Moving house is an old Malaysian tradition, currently not practiced anymore. It brings many different people together, doing something big with many cooperating hands. Malaysia has more such things we cannot immediately understand from our viewpoint. Moreover, it takes many years to fully grasp all things going on in Malaysia (same applies to other places, says the director). Anyway, it was not easy to shoot the house moving part of the film, due to unevenness of the ground, trees standing in the way, and it had rained the night before. The house in question was assembled from several empty houses they bought out of the environment.

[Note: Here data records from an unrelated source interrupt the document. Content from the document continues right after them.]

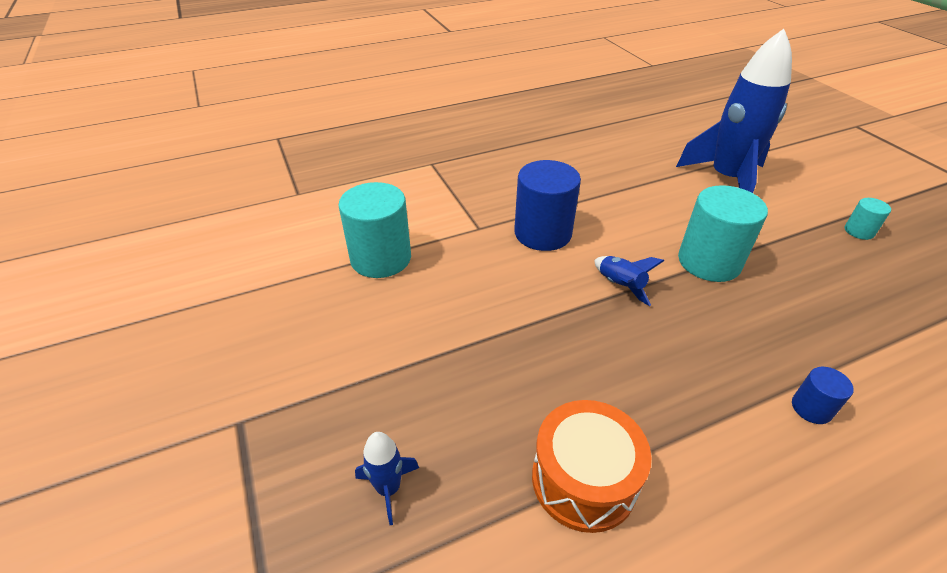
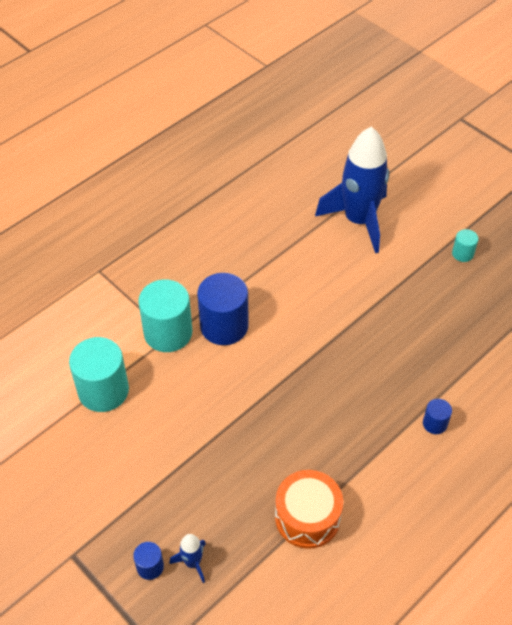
camera: 20 degrees left, 10 degrees up
(327, 473) = (150, 566): none -> blue cylinder
(620, 286) = (296, 361): blue rocket -> none
(709, 262) = (357, 318): turquoise cylinder -> turquoise cylinder (168, 333)

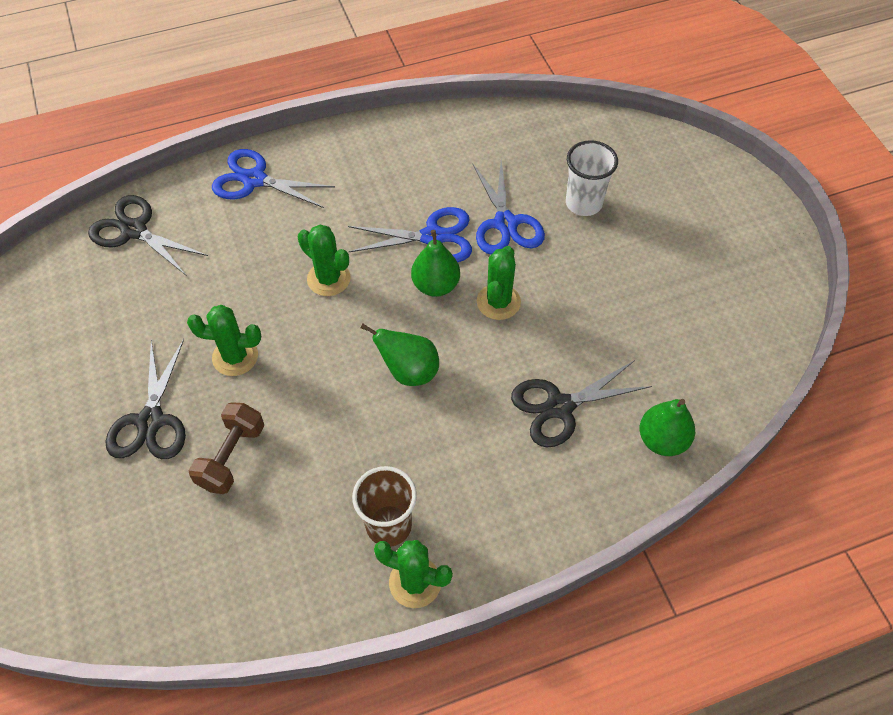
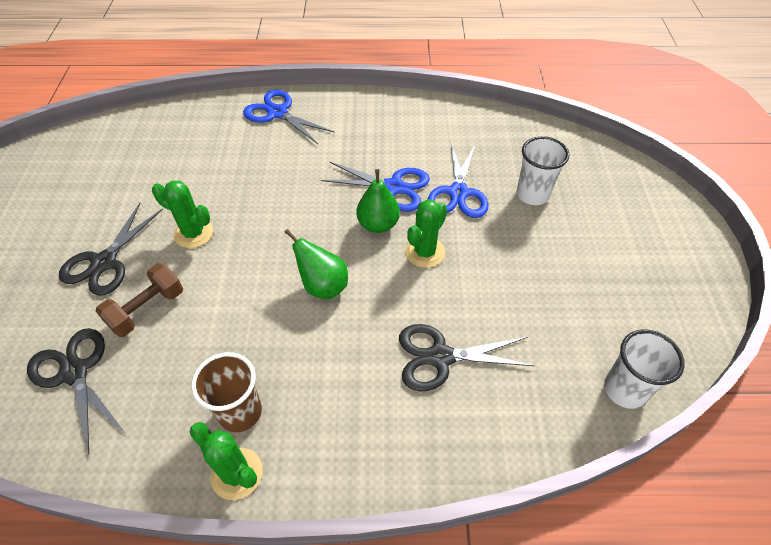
camera: 20 degrees right, 5 degrees down
(134, 230) = (174, 125): black scissors -> black scissors (75, 372)
(328, 279) = (295, 196): green cactus -> none
(662, 440) = (526, 420): green pear -> none
(739, 382) = (624, 390): none -> white cup

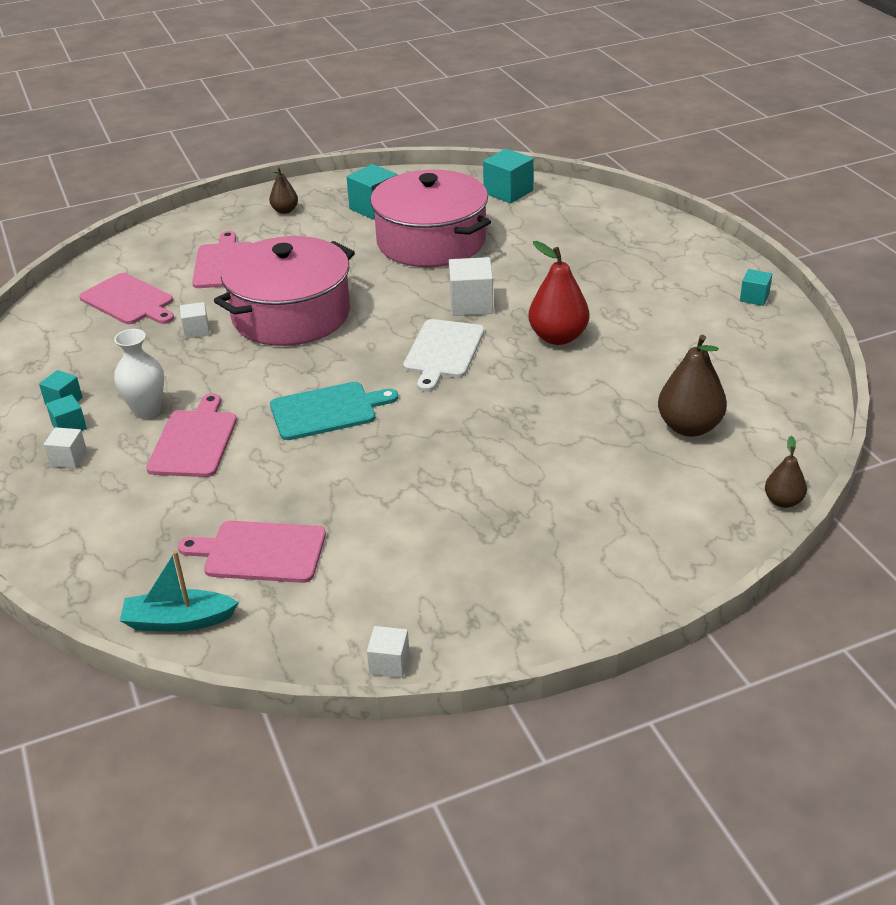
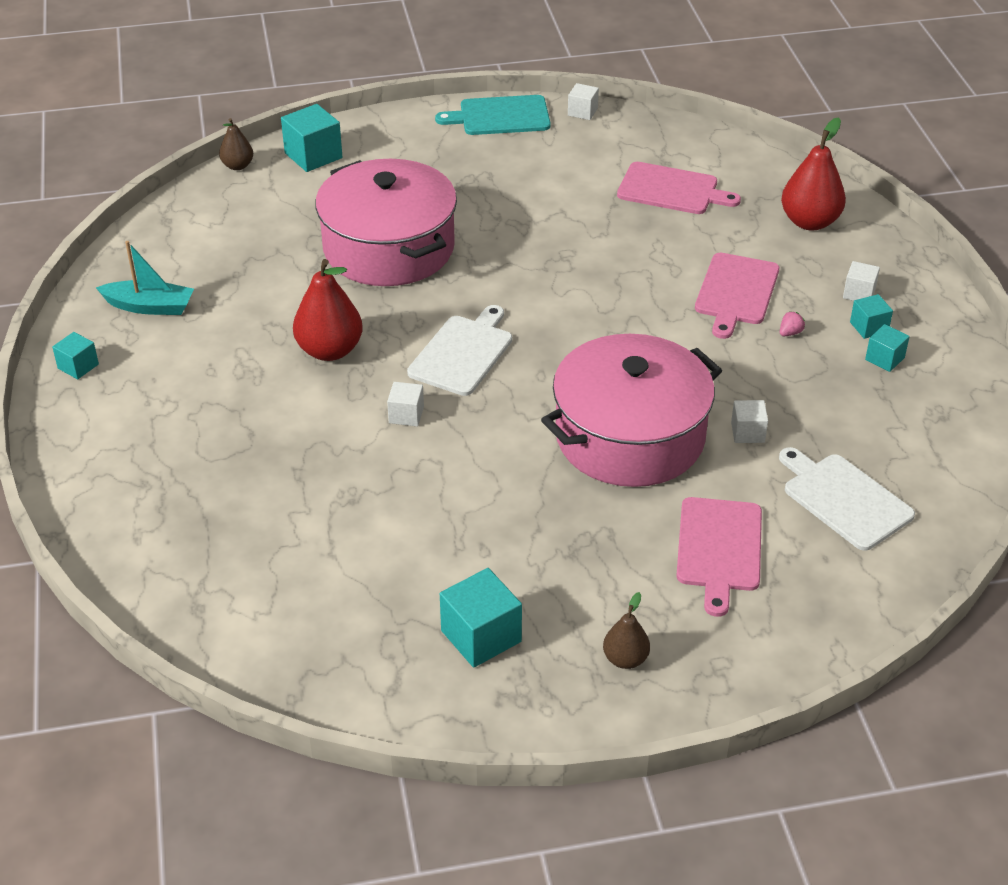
camera: 170 degrees left, 5 degrees up
(100, 534) = (809, 222): none -> red pear
(129, 301) = (843, 499): pink cutting board -> white cutting board
(147, 411) = (790, 333): white vase -> pink strawberry
(178, 621) = (734, 154): turquoise boat -> turquoise boat (150, 306)
(327, 410) = (601, 303): turquoise cutting board -> turquoise cutting board (500, 116)
(431, 241) = (418, 539): pink pot -> pink pot (389, 248)
(471, 304) = (406, 415): white cube -> white cube, size x0.59
(508, 192) = (259, 634): turquoise cube -> turquoise cube (313, 155)
(689, 427) = (265, 234): brown pear -> none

People in Malaysia wanted to boycott the film, as it seemed demeaning for the local people and their customs, and several things sensitive to locals are touched. For the director it was a conscious decision to make this into a comedy, as this was the perfect way to say something about the country and their people. Politics and religion are difficult to talk about and cause lots of hoopla, so a lighthearted comedy is the best (and also most powerful) medium.
The inspiration for the story came from a Muslim friend who witnessed a ritual slaughtering, as we see here, with blood spraying over the public. It left him nausea for several weeks. Religious rituals like these are not fully Islamic but mixed with Buddhism and Hinduism, coming forth from the many religions bringing their influences in past centuries.
This movie got much attention when released domestically, which was unusual. It created a lot of debate on social media, with two distinct camps, those loving it and those hating it. The director was quite happy with all the fuss, as it started vivid and relevant discussions about society, people etcetera. The domestic release did not do well in terms of box office, as people are more acquainted with Hollywood-like films. That also made it difficult to raise money. They traveled around the world for 3 years, received some grants but the remainder is collected in small bits and pieces.
What also deviates this film from what local people normally see from Hollywood, is that there is no happy ending. Such is life, going on in a circle screwing up the world and destroying everything on it. We don't have a clue about what it all means, not even whether there is any meaning at all, but that is part of the story too.